Description
A quick and classic Pasta Napoletana recipe featuring a simple yet flavorful tomato sauce with garlic, onions, and fresh basil, served with your choice of spaghetti or bucatini and topped with grated Parmesan cheese. Perfect for a hearty weeknight dinner ready in just 20 minutes.
Ingredients
Scale
Pasta
- 8 oz (220 grams) spaghetti or bucatini (short pasta is fine too)
Sauce
- 1 Tbsp olive oil or extra virgin olive oil, plus more for drizzling
- 1 medium-sized onion, finely chopped
- 2-3 garlic cloves, minced
- 1 can (14 oz / 400 grams) tomatoes (whole, diced, or cherry tomatoes)
- ½ tsp fine salt, plus more to taste
- â…› tsp black pepper
- 1 handful of basil leaves, chopped or torn
- 3 Tbsp grated Parmesan cheese, to serve
Instructions
- Prepare the Pasta: Bring a large pot of salted water to a rolling boil. About 5 minutes into preparing your sauce, add the pasta to the boiling water and cook according to package instructions until al dente.
- Make the Napoletana Sauce: Heat 1 tablespoon of olive oil in a large pan over medium heat until shimmering. Add the finely chopped onion and sauté for 5-6 minutes until soft and translucent. Stir in the minced garlic and cook for an additional 1-2 minutes, being careful not to brown the garlic.
- Add Tomatoes and Season: Pour in the canned tomatoes (including juices) and break them up with a spoon if whole. Season the sauce with ½ teaspoon of salt and ⅛ teaspoon of black pepper. Let the sauce simmer gently for 8-10 minutes, allowing the flavors to meld and the sauce to thicken slightly.
- Incorporate Basil: Stir in the chopped or torn basil leaves and cook for another minute to infuse the sauce with fresh herb aroma.
- Combine and Serve: Drain the cooked pasta, reserving a small cup of pasta water. Toss the pasta with the Napoletana sauce, adding a splash of reserved pasta water if needed to loosen the sauce. Drizzle with a little extra virgin olive oil for added richness and sprinkle generously with grated Parmesan cheese before serving.
Notes
- Use high-quality canned tomatoes for the best flavor.
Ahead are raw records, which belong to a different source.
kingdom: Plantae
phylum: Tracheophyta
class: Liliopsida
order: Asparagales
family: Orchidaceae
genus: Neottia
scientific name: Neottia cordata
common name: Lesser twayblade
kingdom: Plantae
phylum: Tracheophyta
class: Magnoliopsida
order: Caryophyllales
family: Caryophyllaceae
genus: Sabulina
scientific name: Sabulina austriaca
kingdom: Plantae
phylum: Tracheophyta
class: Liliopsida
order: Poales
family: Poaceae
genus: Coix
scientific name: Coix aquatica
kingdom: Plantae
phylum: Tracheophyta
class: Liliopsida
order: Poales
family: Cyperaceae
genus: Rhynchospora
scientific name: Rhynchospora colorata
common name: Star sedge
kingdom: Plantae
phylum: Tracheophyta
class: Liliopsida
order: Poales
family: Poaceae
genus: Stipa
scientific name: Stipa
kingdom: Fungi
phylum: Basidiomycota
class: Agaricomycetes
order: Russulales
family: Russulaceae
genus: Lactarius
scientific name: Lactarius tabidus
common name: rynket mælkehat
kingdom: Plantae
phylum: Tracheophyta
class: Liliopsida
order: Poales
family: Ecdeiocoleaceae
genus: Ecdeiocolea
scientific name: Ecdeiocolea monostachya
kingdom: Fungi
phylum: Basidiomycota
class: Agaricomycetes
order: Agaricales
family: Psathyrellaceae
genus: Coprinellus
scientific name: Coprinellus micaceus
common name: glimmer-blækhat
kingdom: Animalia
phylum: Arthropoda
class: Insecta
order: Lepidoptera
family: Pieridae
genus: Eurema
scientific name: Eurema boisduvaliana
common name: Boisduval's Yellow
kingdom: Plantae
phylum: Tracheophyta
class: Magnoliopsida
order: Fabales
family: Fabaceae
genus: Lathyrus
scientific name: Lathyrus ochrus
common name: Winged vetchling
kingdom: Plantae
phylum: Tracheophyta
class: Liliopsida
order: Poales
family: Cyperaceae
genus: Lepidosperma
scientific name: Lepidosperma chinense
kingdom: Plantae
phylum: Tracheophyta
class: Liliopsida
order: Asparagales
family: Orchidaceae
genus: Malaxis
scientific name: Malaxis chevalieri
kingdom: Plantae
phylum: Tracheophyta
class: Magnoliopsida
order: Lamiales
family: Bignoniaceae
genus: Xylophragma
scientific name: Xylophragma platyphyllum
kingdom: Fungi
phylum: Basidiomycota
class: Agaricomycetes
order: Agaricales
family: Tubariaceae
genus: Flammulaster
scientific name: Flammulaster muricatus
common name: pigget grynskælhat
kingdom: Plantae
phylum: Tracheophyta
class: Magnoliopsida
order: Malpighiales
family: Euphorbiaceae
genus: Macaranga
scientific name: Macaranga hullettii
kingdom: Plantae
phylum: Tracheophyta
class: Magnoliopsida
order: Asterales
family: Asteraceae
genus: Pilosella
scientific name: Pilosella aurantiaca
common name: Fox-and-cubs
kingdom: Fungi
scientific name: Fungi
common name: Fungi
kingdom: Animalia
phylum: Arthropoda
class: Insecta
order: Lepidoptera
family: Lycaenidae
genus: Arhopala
- If you prefer a smoother sauce, blend the tomatoes before adding them to the pan.
- Reserve some pasta water to adjust the sauce consistency if it thickens too much.
- Fresh basil can be substituted with dried basil in a pinch, though fresh is preferable.
- This recipe is adaptable—feel free to add chili flakes for a spicy kick or olives for extra depth.